Bell Potter also favours producers in the resources sector in the current market, particularly those with Australian assets. Unlike other sectors, such as travel & tourism, mining companies still have a market for their product.
While some commodity prices, particularly base metals, have fallen the slump in the Australian dollar has offset this considerably. When combined with an oil price that has fallen more than -50% many Australian mining operations are actually ending up in a favourable market position.
Bell Potter prefers gold and iron ore exposures for the short term, although value is harder to find in these sectors. Very few Australian assets have been subject to reductions to guidance or suspensions.
The main risk appears to be the availability of labour as border closures and quarantine requirements need to be worked through. The broker expects the Australian government will prioritise continuity of operations in the resources sector as this is one of the few sectors that is able to maintain employment, high margins and contribute to the economy.

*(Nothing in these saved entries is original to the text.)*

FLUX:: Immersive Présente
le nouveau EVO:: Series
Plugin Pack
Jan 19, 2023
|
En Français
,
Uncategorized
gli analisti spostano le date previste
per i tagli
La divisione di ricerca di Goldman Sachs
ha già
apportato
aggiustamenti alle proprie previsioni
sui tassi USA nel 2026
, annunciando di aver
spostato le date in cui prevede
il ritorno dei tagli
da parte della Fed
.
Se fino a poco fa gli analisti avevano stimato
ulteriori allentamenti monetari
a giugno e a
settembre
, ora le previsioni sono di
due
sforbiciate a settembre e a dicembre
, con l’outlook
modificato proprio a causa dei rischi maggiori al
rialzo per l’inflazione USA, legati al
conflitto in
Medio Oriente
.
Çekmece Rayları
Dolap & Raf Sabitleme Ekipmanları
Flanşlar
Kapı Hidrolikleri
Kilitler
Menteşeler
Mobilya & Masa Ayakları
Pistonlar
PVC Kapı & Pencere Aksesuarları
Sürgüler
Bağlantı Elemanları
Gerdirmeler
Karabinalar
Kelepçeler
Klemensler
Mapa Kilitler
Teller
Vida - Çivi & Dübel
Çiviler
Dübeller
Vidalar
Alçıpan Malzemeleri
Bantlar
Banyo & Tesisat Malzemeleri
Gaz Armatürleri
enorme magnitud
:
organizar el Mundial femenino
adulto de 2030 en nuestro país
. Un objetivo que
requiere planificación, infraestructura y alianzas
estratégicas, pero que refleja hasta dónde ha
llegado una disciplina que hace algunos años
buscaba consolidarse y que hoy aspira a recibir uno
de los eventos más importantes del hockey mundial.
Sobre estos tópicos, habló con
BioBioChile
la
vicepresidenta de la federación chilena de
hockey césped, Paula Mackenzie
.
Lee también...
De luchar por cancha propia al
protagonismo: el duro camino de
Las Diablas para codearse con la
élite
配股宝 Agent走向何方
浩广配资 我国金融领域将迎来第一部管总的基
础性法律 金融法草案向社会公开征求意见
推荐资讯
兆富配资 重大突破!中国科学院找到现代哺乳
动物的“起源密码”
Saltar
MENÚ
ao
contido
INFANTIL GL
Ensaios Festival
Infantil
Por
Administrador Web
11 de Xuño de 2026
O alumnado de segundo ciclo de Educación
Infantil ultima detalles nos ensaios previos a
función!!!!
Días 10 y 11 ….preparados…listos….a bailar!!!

BHP Group ((BHP)) is the top sector pick for JPMorgan, given a 5% dividend yield and a 6% free cash flow yield with the stock trading -20% below valuation. Rio Tinto ((RIO)) is also a top pick and the broker rates South32 ((S32)) and Fortescue Metals ((FMG)) Overweight based on attractive valuations.

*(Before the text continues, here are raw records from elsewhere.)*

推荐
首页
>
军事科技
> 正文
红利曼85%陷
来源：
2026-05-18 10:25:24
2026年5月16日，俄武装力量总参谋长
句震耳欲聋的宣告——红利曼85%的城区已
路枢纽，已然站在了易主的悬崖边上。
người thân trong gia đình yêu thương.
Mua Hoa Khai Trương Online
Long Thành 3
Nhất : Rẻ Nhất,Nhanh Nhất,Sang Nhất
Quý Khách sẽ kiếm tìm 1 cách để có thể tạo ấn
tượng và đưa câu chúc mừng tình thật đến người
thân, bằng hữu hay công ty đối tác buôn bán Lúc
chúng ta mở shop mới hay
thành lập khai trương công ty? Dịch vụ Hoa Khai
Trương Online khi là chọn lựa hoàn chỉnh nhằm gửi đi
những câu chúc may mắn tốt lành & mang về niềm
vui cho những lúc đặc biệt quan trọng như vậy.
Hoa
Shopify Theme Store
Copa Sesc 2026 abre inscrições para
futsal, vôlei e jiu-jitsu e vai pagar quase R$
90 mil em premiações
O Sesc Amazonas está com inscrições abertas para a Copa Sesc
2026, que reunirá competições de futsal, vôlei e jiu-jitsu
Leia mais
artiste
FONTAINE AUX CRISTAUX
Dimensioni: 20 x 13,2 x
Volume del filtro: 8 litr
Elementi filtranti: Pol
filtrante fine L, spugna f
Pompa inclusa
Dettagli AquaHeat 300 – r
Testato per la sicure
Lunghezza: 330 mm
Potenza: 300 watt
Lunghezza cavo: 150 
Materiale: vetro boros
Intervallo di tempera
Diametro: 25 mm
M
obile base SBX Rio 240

Along with the bulks, JPMorgan prefers gold stocks and considers Saracen Mineral Holdings ((SAR)) and St Barbara ((SBM)) the best. The broker retains a US$1500/oz long-term gold price forecast ($2000/oz at AUD/USD of $0.74), noting the Australian price has improved recently to $2700/oz. Low risk operations and jurisdictions are preferred.

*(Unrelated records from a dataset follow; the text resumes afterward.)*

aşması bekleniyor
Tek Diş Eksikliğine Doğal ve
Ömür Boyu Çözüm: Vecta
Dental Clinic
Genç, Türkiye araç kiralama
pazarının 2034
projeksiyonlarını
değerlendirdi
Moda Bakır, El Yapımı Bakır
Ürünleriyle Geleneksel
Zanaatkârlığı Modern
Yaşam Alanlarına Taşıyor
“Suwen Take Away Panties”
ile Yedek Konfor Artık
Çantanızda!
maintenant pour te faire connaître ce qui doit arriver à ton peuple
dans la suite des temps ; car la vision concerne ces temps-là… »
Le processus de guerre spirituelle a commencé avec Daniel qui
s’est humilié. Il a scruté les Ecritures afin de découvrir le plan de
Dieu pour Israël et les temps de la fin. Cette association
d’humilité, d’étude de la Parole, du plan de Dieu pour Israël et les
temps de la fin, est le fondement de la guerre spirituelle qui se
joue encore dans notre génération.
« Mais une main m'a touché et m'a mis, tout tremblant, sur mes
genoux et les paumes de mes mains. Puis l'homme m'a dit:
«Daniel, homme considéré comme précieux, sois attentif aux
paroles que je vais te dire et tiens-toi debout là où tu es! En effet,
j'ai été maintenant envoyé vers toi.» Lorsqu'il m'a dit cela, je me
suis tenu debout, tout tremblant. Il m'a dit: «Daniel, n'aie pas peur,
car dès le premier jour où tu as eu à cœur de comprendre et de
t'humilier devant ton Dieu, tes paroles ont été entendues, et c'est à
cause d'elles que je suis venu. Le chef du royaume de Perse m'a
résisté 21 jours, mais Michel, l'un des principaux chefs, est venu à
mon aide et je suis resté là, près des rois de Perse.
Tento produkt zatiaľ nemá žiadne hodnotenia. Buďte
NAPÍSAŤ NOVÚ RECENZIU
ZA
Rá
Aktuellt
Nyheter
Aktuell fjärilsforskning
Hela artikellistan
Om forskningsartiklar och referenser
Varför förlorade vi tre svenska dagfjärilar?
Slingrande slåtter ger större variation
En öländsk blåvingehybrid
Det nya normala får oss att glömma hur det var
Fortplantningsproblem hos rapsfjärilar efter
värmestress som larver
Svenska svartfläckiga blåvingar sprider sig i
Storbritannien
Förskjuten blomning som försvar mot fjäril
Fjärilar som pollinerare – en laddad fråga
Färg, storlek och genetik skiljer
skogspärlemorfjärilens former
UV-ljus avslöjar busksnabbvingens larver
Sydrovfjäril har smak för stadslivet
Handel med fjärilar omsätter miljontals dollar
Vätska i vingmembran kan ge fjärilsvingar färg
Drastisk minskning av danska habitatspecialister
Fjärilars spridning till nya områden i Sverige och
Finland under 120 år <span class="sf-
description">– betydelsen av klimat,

Bell Potter prefers Fortescue Metals for its resilience and strong balance sheet as well as direct exposure to Chinese stimulus. Regis Resources ((RRL)) is considered one of the better propositions in the gold sector as operations are well situated to ride out restrictions related to the pandemic.
Bell Potter also likes OZ Minerals ((OZL)) because of the quality of the portfolio, although acknowledges the copper price recovery appears long dated.
However, OZ Minerals and Sandfire Resources ((SFR)) do not offer compelling value on the back of the -11-14% downgrade to copper prices, in JPMorgan’s view, despite the recent sell-off. The broker finds some value in nickel miners such as IGO Group and Western Areas ((WSA)), as well as Iluka Resources ((ILU)) and Mineral Resources ((MIN)).
Zinc
With a growing number of production assets being shut down as governments curtail activity, Macquarie observes zinc has experienced some of the largest reductions. This is also the result of a soft market for concentrates and a descending price, not just the pandemic.
The broker calculates around one third of the cost curve is now out of the money which compares with around 15% for copper. While demand declines are even more extreme, the reductions to production will still need to temper an oversupply.
Zinc mines announced over 200,000t of curtailments in recent weeks yet Macquarie suggests, with the peak in epidemic infection still ahead of many countries, there is likely to be even more downside for zinc prices in the next few weeks.
Once the threat has passed, the broker suspects zinc could be amongst the least over-supplied of the metals and become interesting on a relative value basis.